Does anyone know what websites you can purchase all Acana foods, not just the grain free varieties? Or can they only be purchased in Canada?


----------



## Penny & Maggie's Mom (May 19, 2009)

From what I've heard the grain inclusive Acana is not available in the States. Since I heard that second hand (although a fairly reliable source), I would suggest contacting the company


----------



## luvMyBRT (Mar 8, 2010)

I am wondering the same thing. I would love to get my hands on some Acana Large Breed Puppy kibble.


----------



## sal101011 (Jan 17, 2010)

sorry only the grain free is available in the states, the grain kibbles that acana makes has a certain ingredient that is not allowing it to come into the states, i forget what the ingredient was, but i spoke with someone at Champion Pet Foods


----------



## luvMyBRT (Mar 8, 2010)

sal101011 said:


> sorry only the grain free is available in the states, the grain kibbles that acana makes has a certain ingredient that is not allowing it to come into the states, i forget what the ingredient was, but i spoke with someone at Champion Pet Foods


Well, POOP. 
I wonder what that ingredient is??


----------



## sal101011 (Jan 17, 2010)

if i remember correctly it was the Saskatoon berries, the UK banned it in 2004 but lifted the ban, i think we cannot import it.

Google


----------



## MandyPug (Sep 21, 2008)

sal101011 said:


> if i remember correctly it was the Saskatoon berries, the UK banned it in 2004 but lifted the ban, i think we cannot import it.
> 
> Google


Well if it is Saskatoon Berries that's totally stupid.
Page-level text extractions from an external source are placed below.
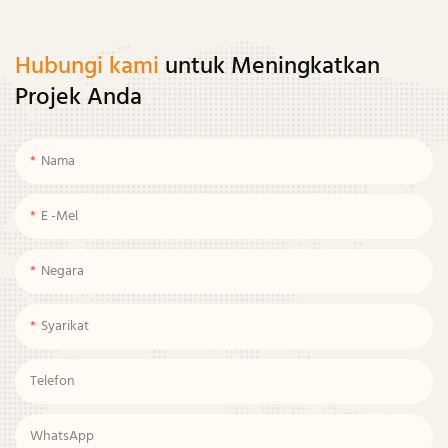
Hubungi kami
untuk Meningkatkan
Projek Anda
Nama
E -mel
Negara
Syarikat
Telefon
WhatsApp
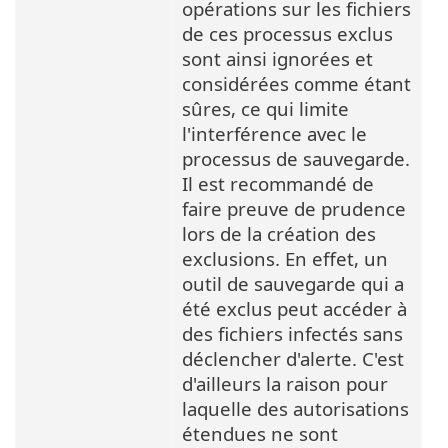
opérations sur les fichiers
de ces processus exclus
sont ainsi ignorées et
considérées comme étant
sûres, ce qui limite
l'interférence avec le
processus de sauvegarde.
Il est recommandé de
faire preuve de prudence
lors de la création des
exclusions. En effet, un
outil de sauvegarde qui a
été exclus peut accéder à
des fichiers infectés sans
déclencher d'alerte. C'est
d'ailleurs la raison pour
laquelle des autorisations
étendues ne sont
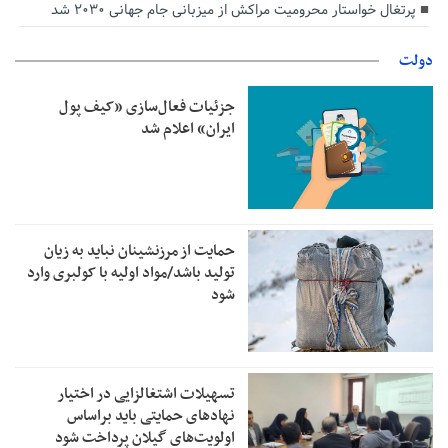
پرتغال خواستار محرومیت مراکش از میزبانی جام جهانی ۲۰۳۰ شد
دولت
جزئیات فعال‌سازی «کیف پول
ایران» اعلام شد
حمایت از مرزنشینان نباید به زیان
تولید باشد/مواد اولیه با کولبری وارد
شود
تسهیلات اشتغالزایی در اختیار
نهادهای حمایتی باید براساس
اولویت‌های گیلان پرداخت شود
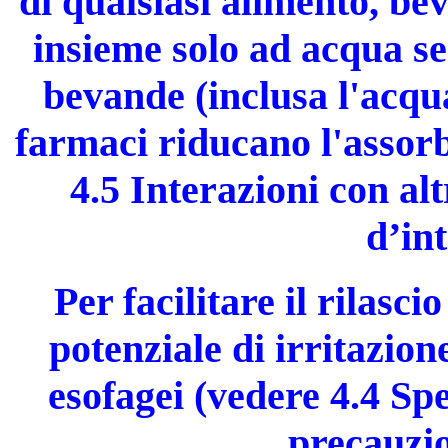
di qualsiasi alimento, be
insieme solo ad acqua se
bevande (inclusa l'acqua
farmaci riducano l'assor
4.5 Interazioni con al
d’in
Per facilitare il rilascio
potenziale di irritazion
esofagei (vedere 4.4 Sp
precauzio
They're very edible... And infact they're really good in pies. Dogs love em too.


----------



## ziggy29 (Feb 1, 2010)

MandyPug said:


> Well if it is Saskatoon Berries that's totally stupid.
> 
> They're very edible... And infact they're really good in pies. Dogs love em too.


Orijen contains saskatoon berries, so I don't think that's it.


----------



## sal101011 (Jan 17, 2010)

your right, i will call them tomorrow and see which was the ingredient.


----------